▶ _AIM OF THE TASK_:
Filter the listing below, keeping every line that holds "CROSS".

▶ _TASK MATERIAL_:
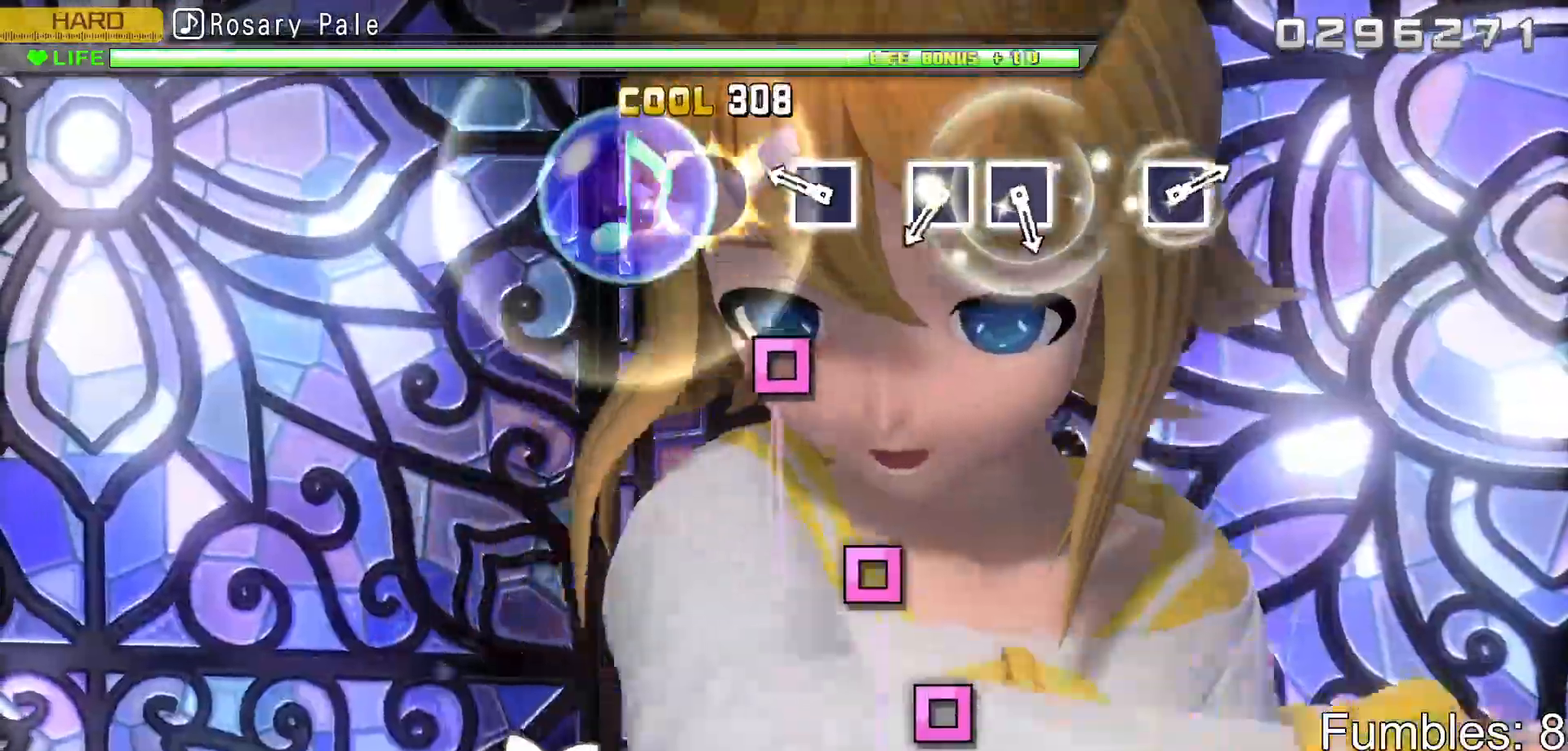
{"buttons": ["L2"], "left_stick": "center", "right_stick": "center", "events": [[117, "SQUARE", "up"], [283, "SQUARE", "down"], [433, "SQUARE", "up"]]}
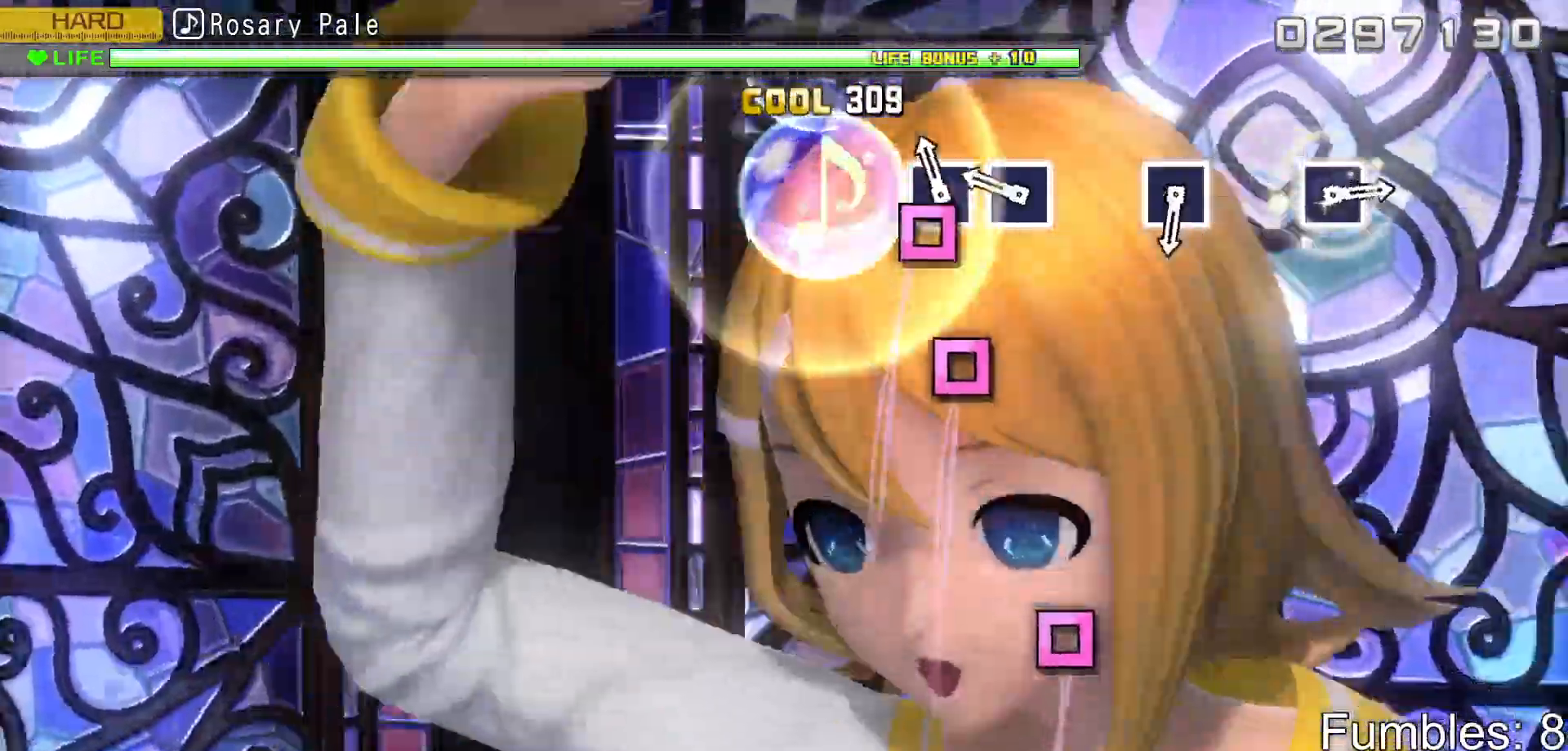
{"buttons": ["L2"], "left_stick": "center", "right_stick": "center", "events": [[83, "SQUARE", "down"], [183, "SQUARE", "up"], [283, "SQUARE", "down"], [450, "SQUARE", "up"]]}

* * *

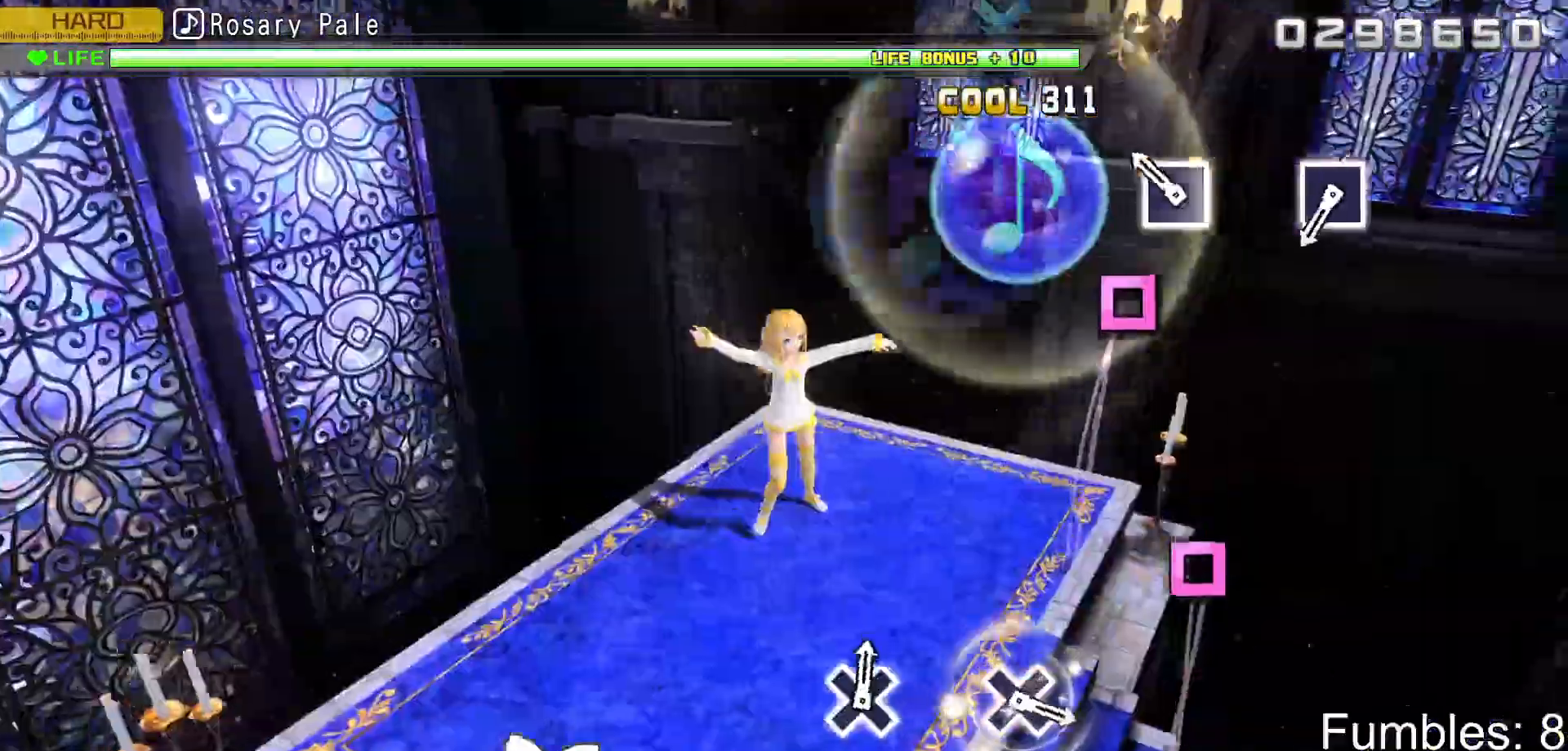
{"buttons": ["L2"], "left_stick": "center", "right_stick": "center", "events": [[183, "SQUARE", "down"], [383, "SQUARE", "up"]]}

...

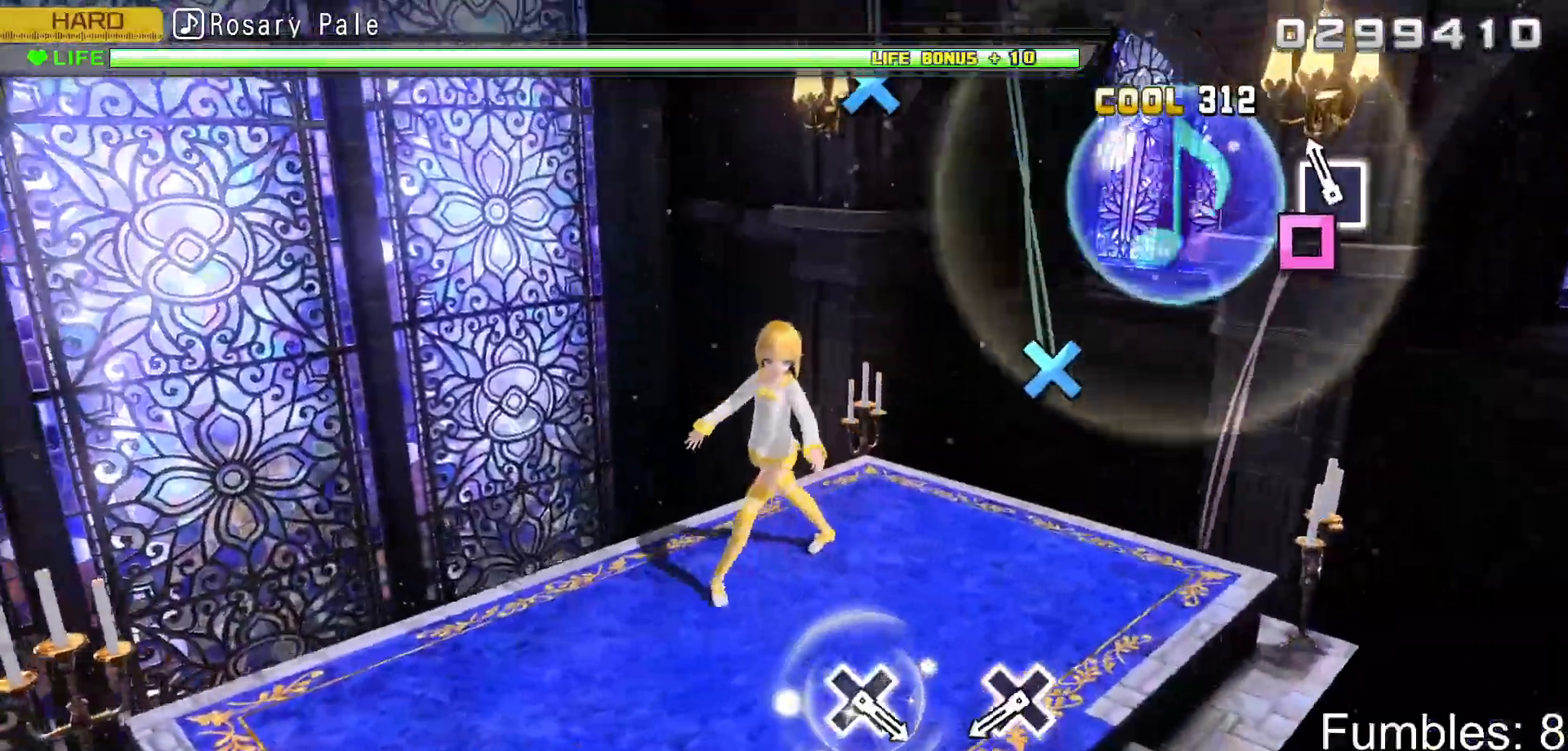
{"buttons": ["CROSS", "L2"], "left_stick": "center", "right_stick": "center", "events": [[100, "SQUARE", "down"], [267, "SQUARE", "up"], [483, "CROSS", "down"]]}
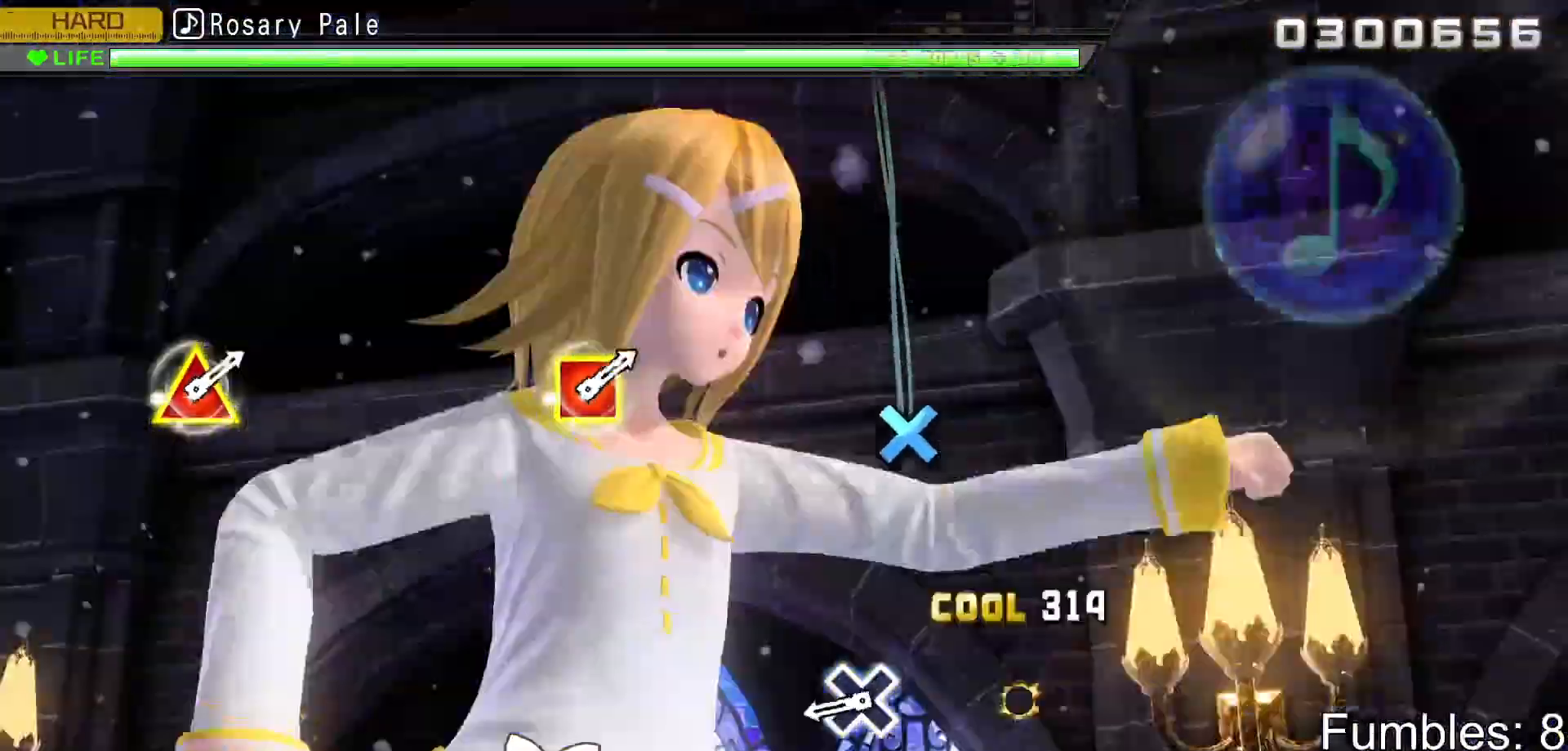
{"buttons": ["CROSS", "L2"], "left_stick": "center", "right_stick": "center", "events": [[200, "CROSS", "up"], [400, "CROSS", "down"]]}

▶ _RESPONSE TO THE EXERCISE_:
{"buttons": ["CROSS", "L2"], "left_stick": "center", "right_stick": "center", "events": [[100, "SQUARE", "down"], [267, "SQUARE", "up"], [483, "CROSS", "down"]]}
{"buttons": ["CROSS", "L2"], "left_stick": "center", "right_stick": "center", "events": [[200, "CROSS", "up"], [400, "CROSS", "down"]]}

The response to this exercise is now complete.